TRY IT:
Update the items below by changing "x-axis" to "horizontal axis" and keeping everything else the same. Omit the pictures from your answer.

Source records
# # # # #

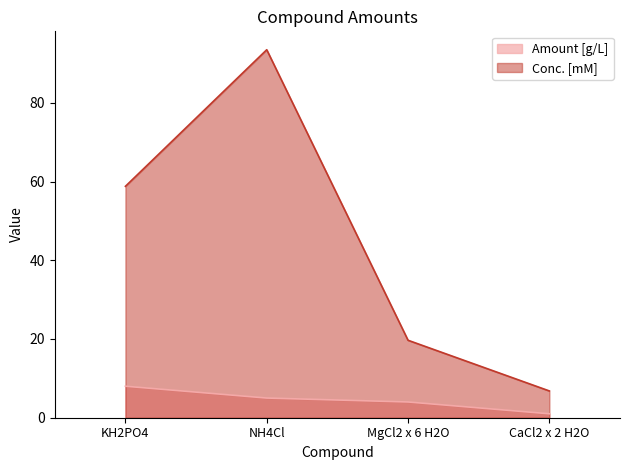

Where does the Conc. [mM] series first go above 58?

KH2PO4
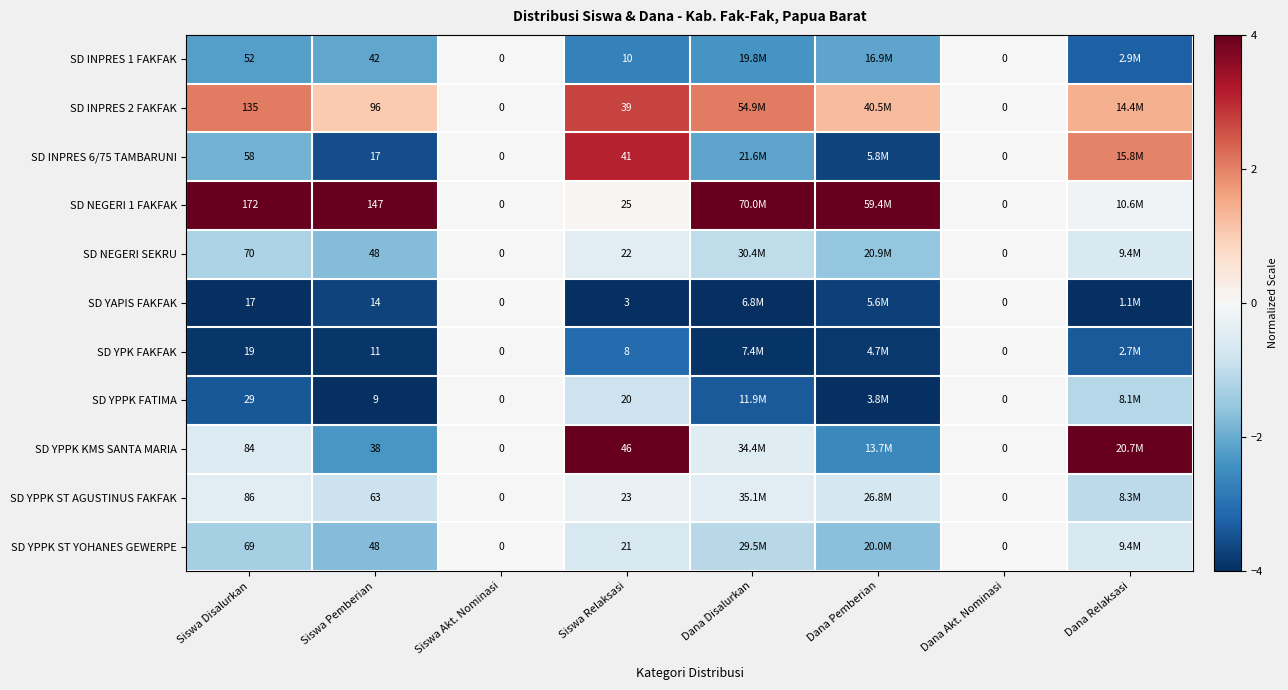

Is the value of SD YPPK ST YOHANES GEWERPE at Siswa Pemberian greater than the value of SD YPK FAKFAK at Siswa Disalurkan?

Yes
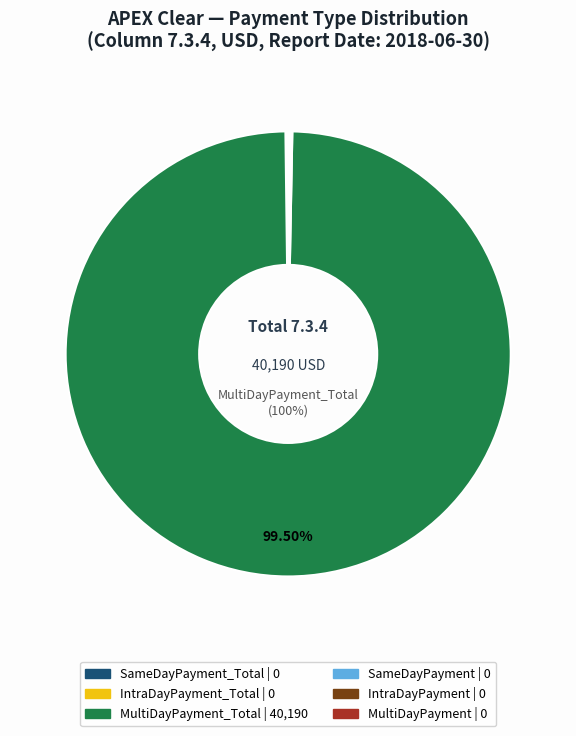

Is there a majority slice in this chart?

Yes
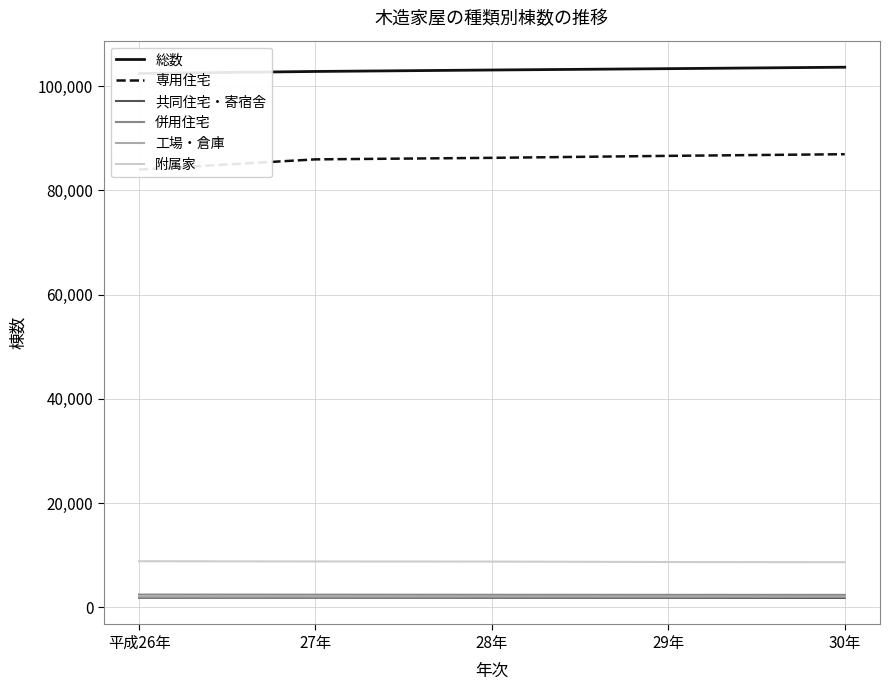

True or false: 工場・倉庫 has a value of 2043 at 平成26年.

True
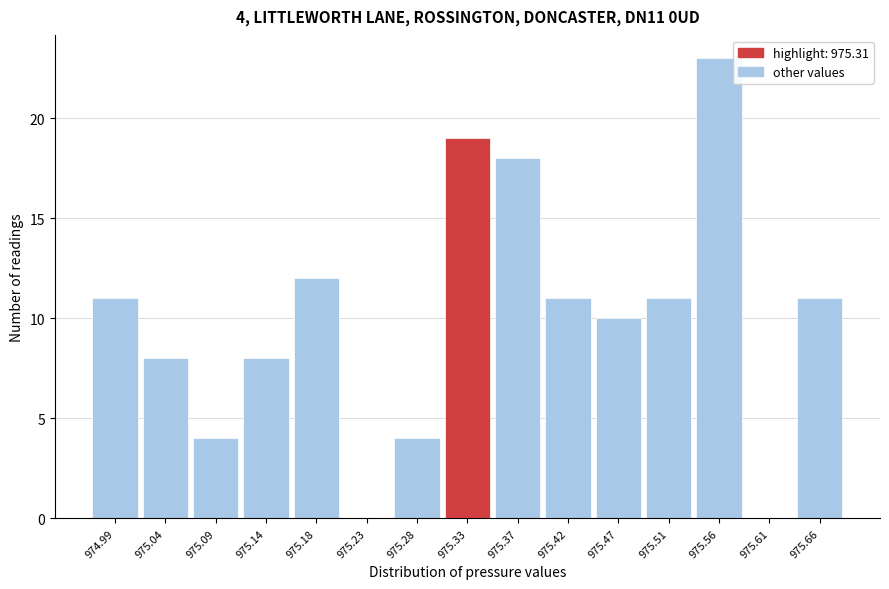

Over which range of the x-axis is the bar tallest?

975.540 to 975.585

# # # # #

ANSWER TO THIS TASK:
Where does the Conc. [mM] series first go above 58?

KH2PO4

Is the value of SD YPPK ST YOHANES GEWERPE at Siswa Pemberian greater than the value of SD YPK FAKFAK at Siswa Disalurkan?

Yes

Is there a majority slice in this chart?

Yes

True or false: 工場・倉庫 has a value of 2043 at 平成26年.

True

Over which range of the horizontal axis is the bar tallest?

975.540 to 975.585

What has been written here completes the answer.